Regrettez-vous le sel marin, le cri aigu du goéland, les blanches voiles aux horizons ? Voici que l’autobus vous invite, qui vous emmène à Oostduinkerke, où vous ferez connaissance avec ces étranges pêcheurs de crevettes à cheval qu’on ne rencontre nulle part ailleurs en Belgique, sinon à Coxyde, et rarement encore en France, dans les environs de Bray-Dunes et de Malo-les-Bains. A Saint-Idesbald, vous irez promener dans ces pieuses solitudes où erra, jadis, un autre saint de légende. A La Panne, la Princesse des Plages, qui reçut, le 17 juillet 1831, Léopold arrivant d’Angleterre pour être sacré roi par les Belges, vous irez contempler, dans une sorte de cirque, les vestiges d’un camp habité, il y a trois mille années, par la tribu des Amiani. Et vous irez, bien sûr, aussi...

... Oui, avant que s’achève votre joli périple, il vous faudra visiter les dunes du pays de Coxyde et de La Panne. Large, par endroits, de trois à quatre kilomètres, cette succession de mamelons, que pare une végétation rousse, souvent épineuse, revêt ici et là un cachet de sauvage beauté. Ces menues collines atteignent des hauteurs variant de trois à trente mètres. La plus élevée, le Hoge Blekker, à proximité de Coxyde, grimpe jusqu’à trente-trois mètres. Un des derniers moulins de Flandre était naguère juché au sommet ; il fut malheureusement détruit en 1940. Abondamment boisées, les dunes de La Panne sont particulièrement prisées par le touriste. Trois cent cinquante hectares de cette jungle miniature ont été récemment achetés par l’Etat et constitués en Réserve naturelle.

La route de La Panne à Adinkerke, elle non plus, ne manque pas de pittoresque. Longue de trois kilomètres, elle s’encadre, sur la moitié de son parcours, dans un bois très épais. Cette petite forêt est tout ce qui subsiste de la vaste feuillée qui s’étendit dans la- région à la suite de l’assèchement des polders. Au XVIIe siècle encore, cette sylve miraculeuse était peuplée de renards, de cerfs et de sangliers. Image poétique d’un temps où les phoques, qui venaient se reposer par centaines sur les rivages de Mardick, vivaient en voisinage avec les grands-parents des hôtes actuels de la forêt d’Ardenne.

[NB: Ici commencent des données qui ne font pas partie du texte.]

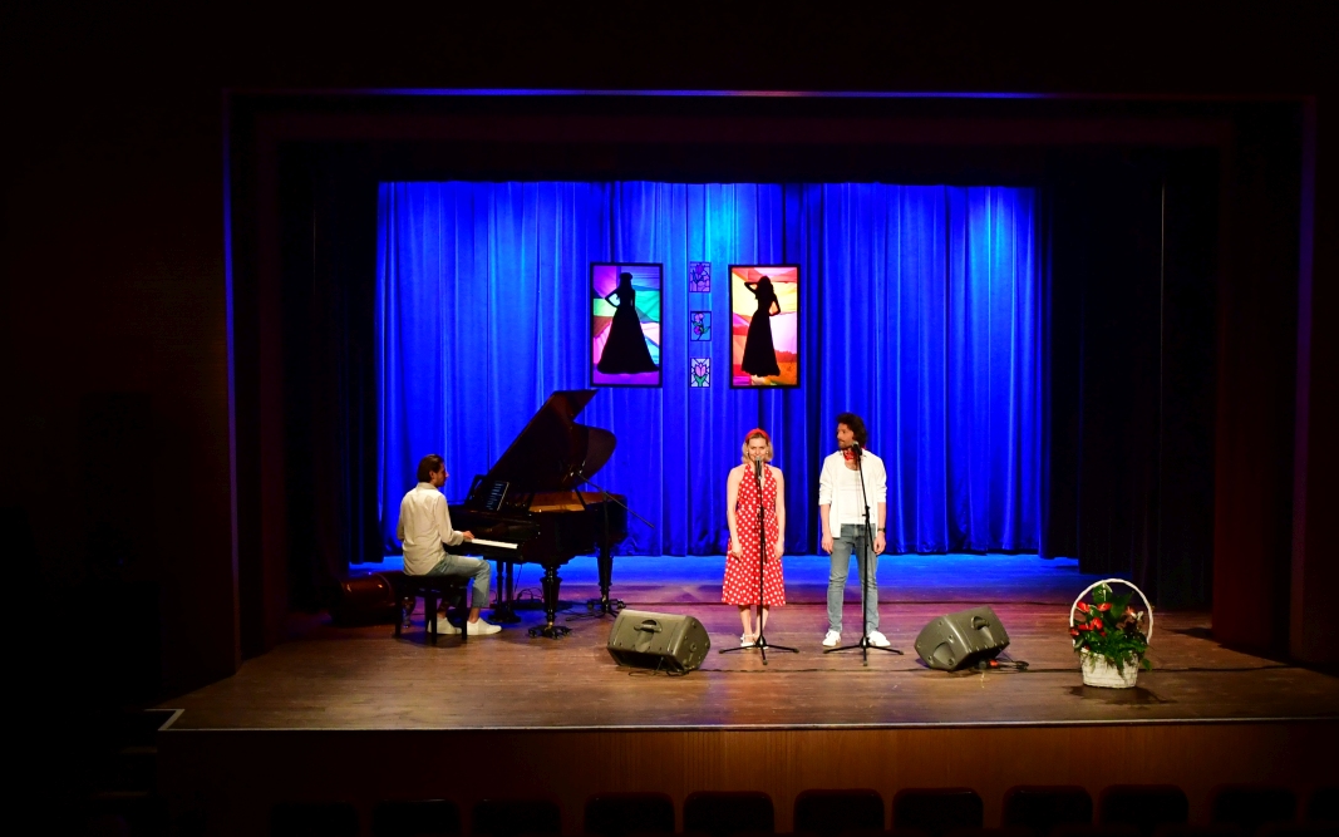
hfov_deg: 36.9
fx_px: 2007
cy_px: 474
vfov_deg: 23.5
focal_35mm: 55
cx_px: 718
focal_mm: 24
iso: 2000
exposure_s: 1/100
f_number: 3.8
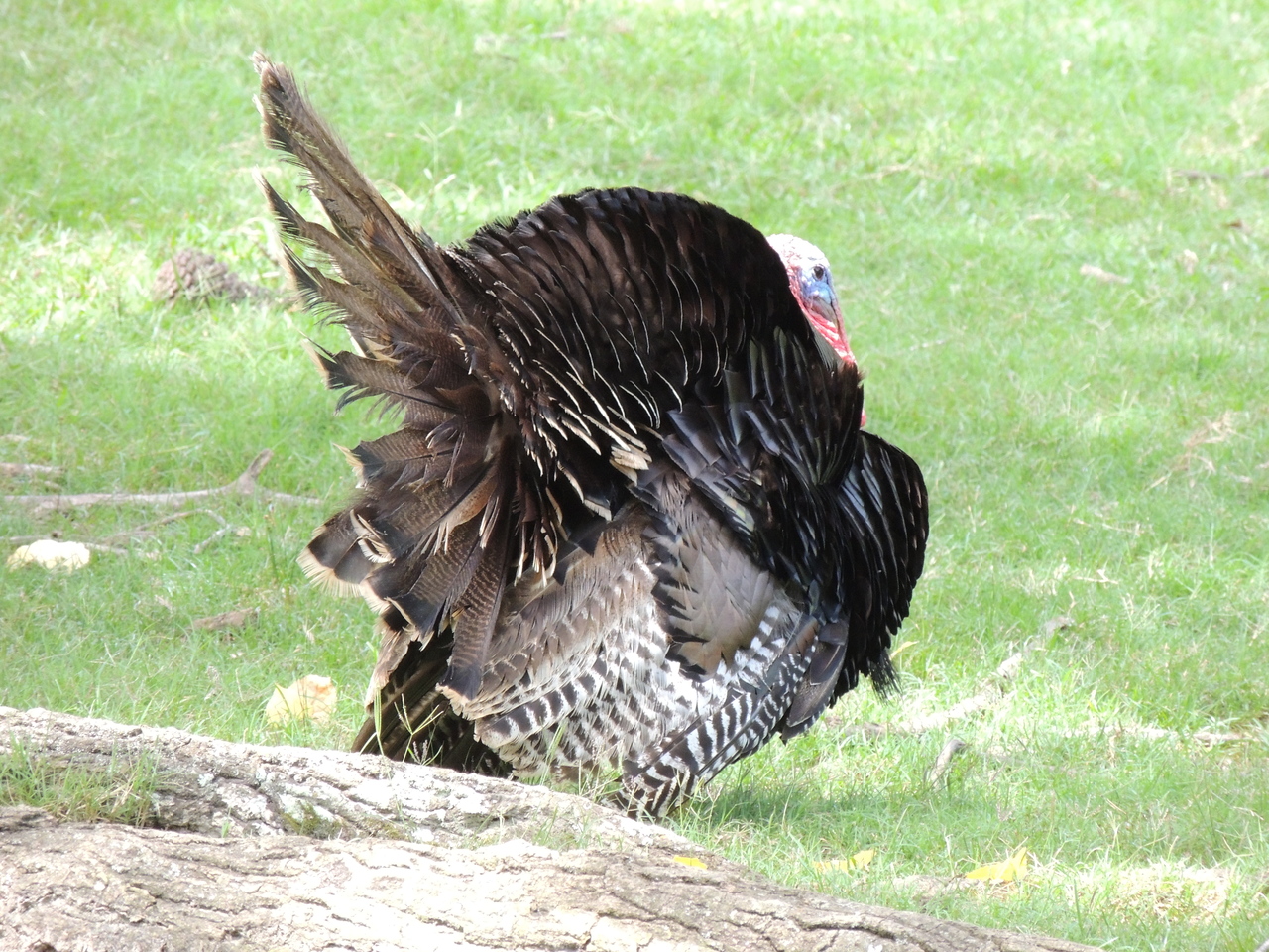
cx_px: 634
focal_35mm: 550
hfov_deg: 3.6
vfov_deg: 2.7
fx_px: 20163
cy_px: 476
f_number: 4.9
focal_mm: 98.1
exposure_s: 1/250
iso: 800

Ainsi s’achèvera, dans l’odeur des peupliers et des ormes, votre promenade au bord de la mer. Et nul doute qu’avant de reprendre votre train, vous irez boire, dans tel petit café d’Adinkerke, à deux pas de la frontière, un vin venu tout exprès pour vous de Dunkerque. La patronne est une brave vieille. Et diserte, par surcroît. Elle vous dira, si vous le désirez, la vraie histoire de Bella Stock, la pauvre fille du pêcheur aveugle, qu’Henri Conscience a chantée dans son Coureur de Grèves. Elle vous parlera de ce temps héroïque quand, Adinkerke n’étant pas encore relié à Bruxelles par le rail, naquit Adèle, le premier tram, tiré par un cheval, qui rattacha son village au hameau de La Panne. Et si la dame vous réclame cinq cents francs pour son dû, ne vous exclamez pas ! C’est la faute à la France toute proche : à Adinkerke, comme à Dunkerque, on compte parfois en francs légers.